Type 2 immunity contributes to ECM scaffold-guided muscle tissue regeneration

Few days back Science published a short study suggesting that muscle regeneration post surgical-injury required type 2 immune response orchestrated by adaptive TH2 cells.

For this study the authors applied three different tissue-derived extracellular matrix (ECM) scaffolds to surgically-injured muscle tissue: (1) particulate collagen, (2) bone–derived tissue ECM scaffold (B-ECM), (3) cardiac muscle–derived tissue ECM scaffold (C-ECM). Gene expression profiling of sorted T cells harvested from muscle tissue 1 week post-injury showed up-regulation of IL-4, a canonical TH2 cytokine (also IL-17, but the authors did not discuss its significance).




Next, authors found that up-regulation IL-4 in injured tissue was abolished in RAG-KO mice that lack adaptive immune cells, indicating the role of adaptive TH2 cells in this process.

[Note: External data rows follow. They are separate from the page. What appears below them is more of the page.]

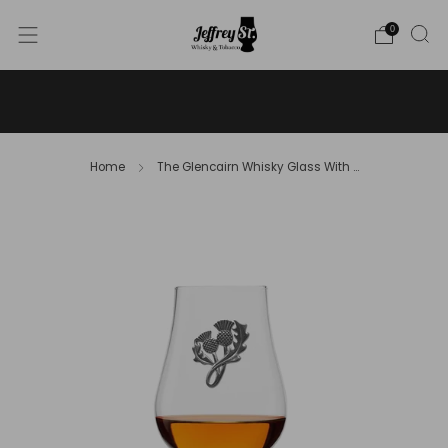
0
WE SHIP WHISKY TO THE USA - PLEASE CONTACT US
FOR MORE DETAILS ON INFO@JEFFREYST.COM
Home
The Glencairn Whisky Glass With ...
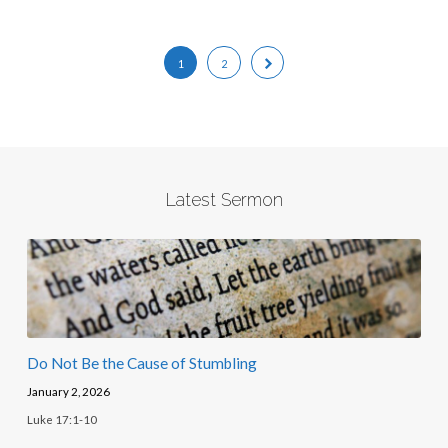
1
2
Latest Sermon
Do Not Be the Cause of Stumbling
January 2, 2026
Luke 17:1-10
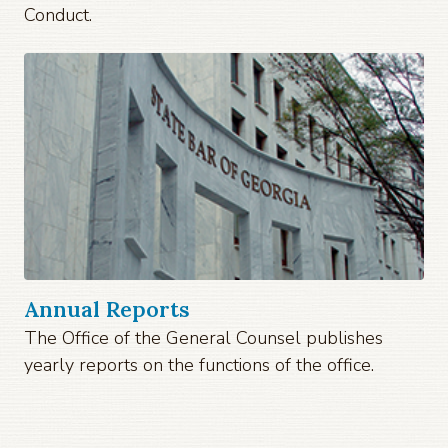
Conduct.
Annual Reports
The Office of the General Counsel publishes
yearly reports on the functions of the office.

The role of TH2 cells in orchestrating type II immune environment was also shown by analysis of CD206+ myeloid cells (a mannose receptor and classical M2 marker) from injured tissue in RAG-KO, IL4ra−/− mice that cannot receive signals from IL-4, or Rictor−/− CD4+ T cells (T-Rictr−/−, TH2-deficient).


Finally, the authors showed that functionally-competent TH2 cells were necessary for wound healing and recovery of muscle functionality in response to cardiac muscle–derived tissue ECM scaffold.



In summary, this short study reveals a complex nature of type 2 immunity. Earlier studies showed that type 2 immunity is [in addition] involved in allergy/asthma, immune response to worms, thermoregulation / lean body metabolism. Now we can to this list tissue regeneration as well.